Expected behavior Expect program to run smoothly without any TimeoutError

Screenshots Program output from Binder terminal:

qsharp-binder

System information OS from Binder linked in README.

Additional context TimeoutError does not seem to occur when connecting to azure from Q# kernel, only from python.

xinyi-joffre commented 1 year ago

I repro'd in MyBinder, but I couldn't repro in local container when I pulled down the exact image and ran it locally. There seems to be something in MyBinder environment that is blocking Azure.Identity from finishing for nearly 5 mins.

If you are using Azure CLI for the initial login on the terminal: az login az account set -s ""

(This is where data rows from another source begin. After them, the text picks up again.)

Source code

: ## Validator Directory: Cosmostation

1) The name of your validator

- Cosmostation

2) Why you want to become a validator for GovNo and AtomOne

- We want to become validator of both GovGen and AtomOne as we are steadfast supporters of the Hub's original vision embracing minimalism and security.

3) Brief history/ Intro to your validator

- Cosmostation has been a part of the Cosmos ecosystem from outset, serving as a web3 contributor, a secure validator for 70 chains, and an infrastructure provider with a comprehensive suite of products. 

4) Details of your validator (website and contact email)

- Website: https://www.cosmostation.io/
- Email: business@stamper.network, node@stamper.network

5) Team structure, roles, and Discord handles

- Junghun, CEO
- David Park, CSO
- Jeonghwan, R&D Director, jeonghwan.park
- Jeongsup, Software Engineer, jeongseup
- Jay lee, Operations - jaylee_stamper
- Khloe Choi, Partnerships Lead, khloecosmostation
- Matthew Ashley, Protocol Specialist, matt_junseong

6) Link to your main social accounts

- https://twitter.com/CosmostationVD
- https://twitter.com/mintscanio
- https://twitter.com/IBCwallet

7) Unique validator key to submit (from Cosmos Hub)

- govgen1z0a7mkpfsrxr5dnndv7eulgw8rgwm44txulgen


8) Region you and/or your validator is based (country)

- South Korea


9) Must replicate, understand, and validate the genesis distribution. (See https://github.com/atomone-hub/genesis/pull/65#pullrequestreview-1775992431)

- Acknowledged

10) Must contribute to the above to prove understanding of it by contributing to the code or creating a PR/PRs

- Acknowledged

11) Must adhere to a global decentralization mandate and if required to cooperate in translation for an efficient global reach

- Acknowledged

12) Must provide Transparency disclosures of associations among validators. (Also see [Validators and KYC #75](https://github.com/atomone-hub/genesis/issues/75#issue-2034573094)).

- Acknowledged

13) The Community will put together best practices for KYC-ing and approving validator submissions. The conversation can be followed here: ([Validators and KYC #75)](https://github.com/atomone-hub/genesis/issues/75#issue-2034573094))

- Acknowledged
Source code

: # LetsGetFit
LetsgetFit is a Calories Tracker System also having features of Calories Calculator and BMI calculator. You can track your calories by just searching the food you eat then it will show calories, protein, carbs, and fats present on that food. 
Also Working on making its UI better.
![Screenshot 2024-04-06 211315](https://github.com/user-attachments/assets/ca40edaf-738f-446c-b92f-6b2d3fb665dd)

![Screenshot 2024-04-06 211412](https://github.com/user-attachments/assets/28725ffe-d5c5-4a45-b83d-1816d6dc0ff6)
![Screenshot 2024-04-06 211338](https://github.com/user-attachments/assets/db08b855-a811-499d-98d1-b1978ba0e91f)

Then I think bypassing all other auth methods that Azure.Identity package searches for and just setting CLI seemed to help it not get stuck for 5 mins:

import qsharp.azure targets = qsharp.azure.connect( resourceId="", location="", credential="CLI")

@ryanhill1 , can you see if setting credential="CLI" helps in your case? If it helps you as well, I can open a ticket with Azure.Identity to see if they can help get to bottom of it.

As for why it appeared that TimeoutErrors were transient, it is that the Timeout errors were thrown by python interop's timeouts of 120 seconds and 240 seconds respectively, but the original auth call was still ongoing in the kernel (so underlying IQ# kernel was busy). Once auth finishes behind the scenes, then qsharp.azure.target went through on second retry.

rryoung98 commented 1 year ago

I can confirm that this works in less than 5 seconds on qBraid. Thank you for the workaround. @xinyi-joffre

xinyi-joffre commented 1 year ago

We discovered the issue has to do with ManagedIdentity credential time waiting for a long timeout if the ManagedIdentity endpoint doesn't exist in certain environments. This bug is tracked here for Azure.Identity: Azure/azure-sdk-for-net#24767 Azure/azure-sdk-for-net#29471

Outside of workaround above, you can also pass the same credential type argument for %azure.connect commands (which probably weren't timing out for you, but would have probably also taken a long time due to this issue: %azure.connect "<resourceId>" location="" credential="CLI"

We are working on applying a fix for this in QDK, so no special credential type needs to be passed in the next version of QDK (either this month's release or next month's release)! We will close this issue once it is released.

Thanks for raising this issue!

ryanhill1 commented 1 year ago

@xinyi-joffre Thanks for your help and for your quick response!